▶ **Activity**:
Examine each line in the records below for the word "ring". Report how many lines contain it, and nothing else.
________
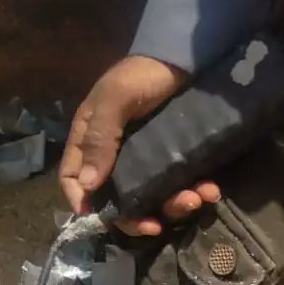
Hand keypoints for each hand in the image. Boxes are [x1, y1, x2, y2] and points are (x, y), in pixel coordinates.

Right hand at [59, 56, 220, 234]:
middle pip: (117, 199)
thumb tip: (88, 186)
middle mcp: (116, 155)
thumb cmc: (143, 74)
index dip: (82, 202)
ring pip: (154, 198)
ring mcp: (147, 160)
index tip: (101, 219)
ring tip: (195, 199)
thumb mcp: (115, 99)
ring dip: (173, 206)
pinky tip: (210, 190)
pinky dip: (196, 193)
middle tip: (155, 226)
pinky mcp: (175, 160)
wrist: (188, 59)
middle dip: (137, 216)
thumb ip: (100, 138)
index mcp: (91, 140)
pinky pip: (182, 186)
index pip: (74, 179)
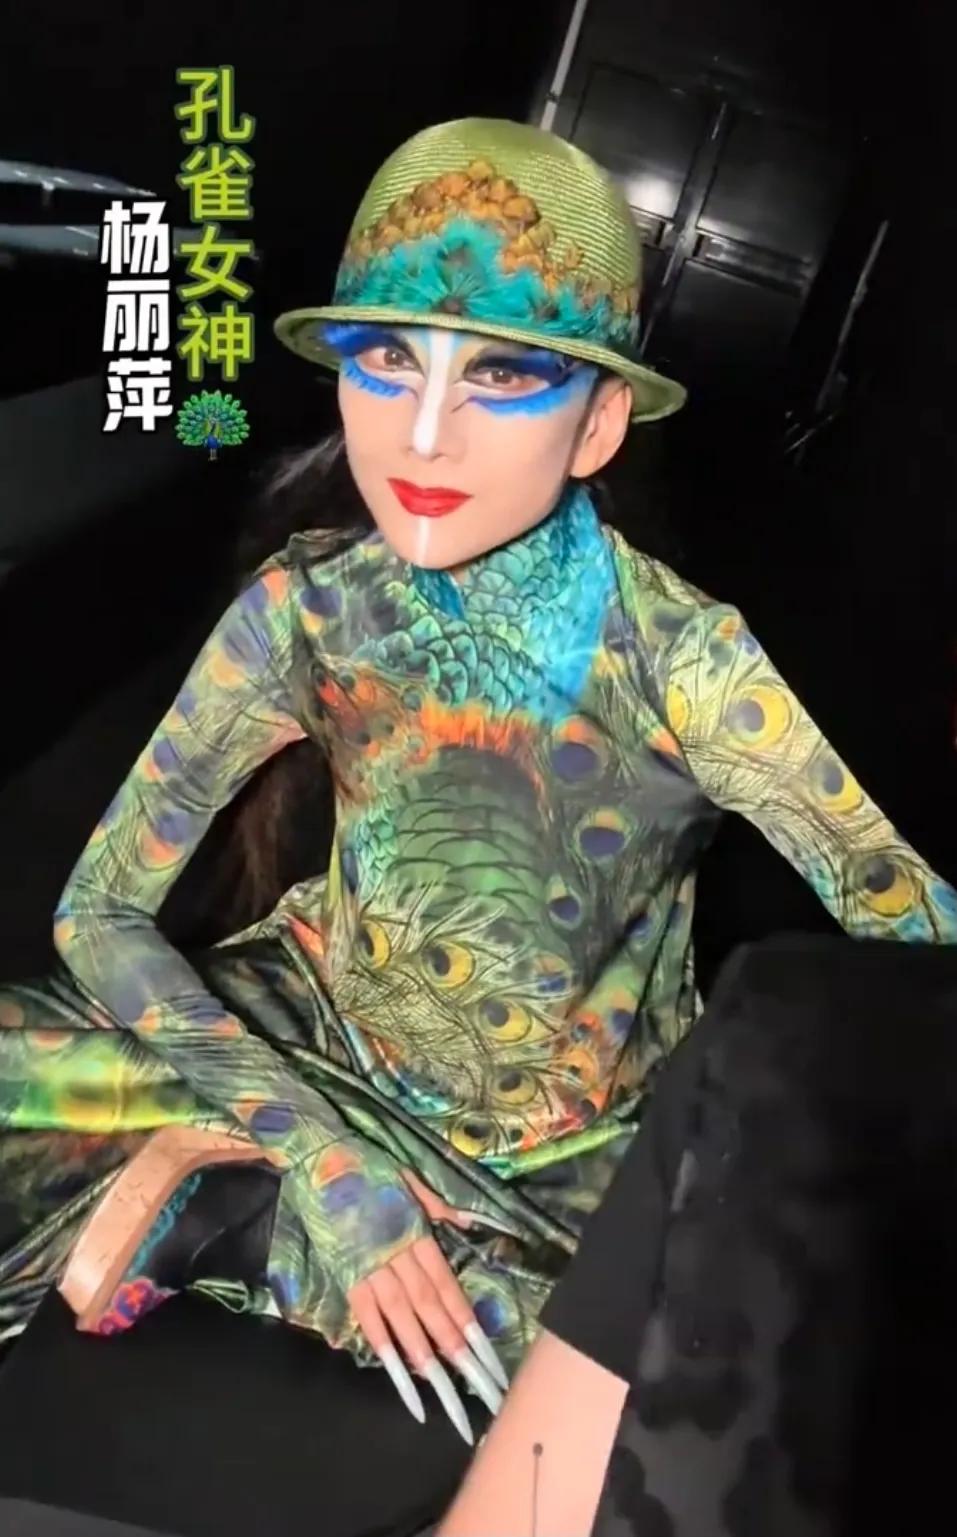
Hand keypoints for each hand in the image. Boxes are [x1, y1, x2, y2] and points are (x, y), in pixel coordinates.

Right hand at [347, 1168, 508, 1443]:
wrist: (318, 1154)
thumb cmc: (366, 1164)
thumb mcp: (410, 1178)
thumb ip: (439, 1206)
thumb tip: (469, 1223)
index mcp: (416, 1231)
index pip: (446, 1284)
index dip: (465, 1319)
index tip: (485, 1351)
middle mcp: (397, 1252)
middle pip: (431, 1306)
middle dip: (455, 1347)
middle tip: (478, 1383)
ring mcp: (368, 1265)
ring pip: (402, 1316)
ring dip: (424, 1353)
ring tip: (445, 1387)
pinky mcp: (343, 1272)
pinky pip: (366, 1315)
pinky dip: (383, 1344)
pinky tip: (399, 1371)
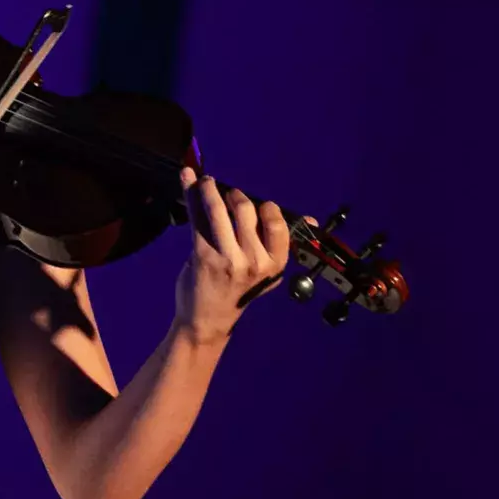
________
▶ **Solution below**:
8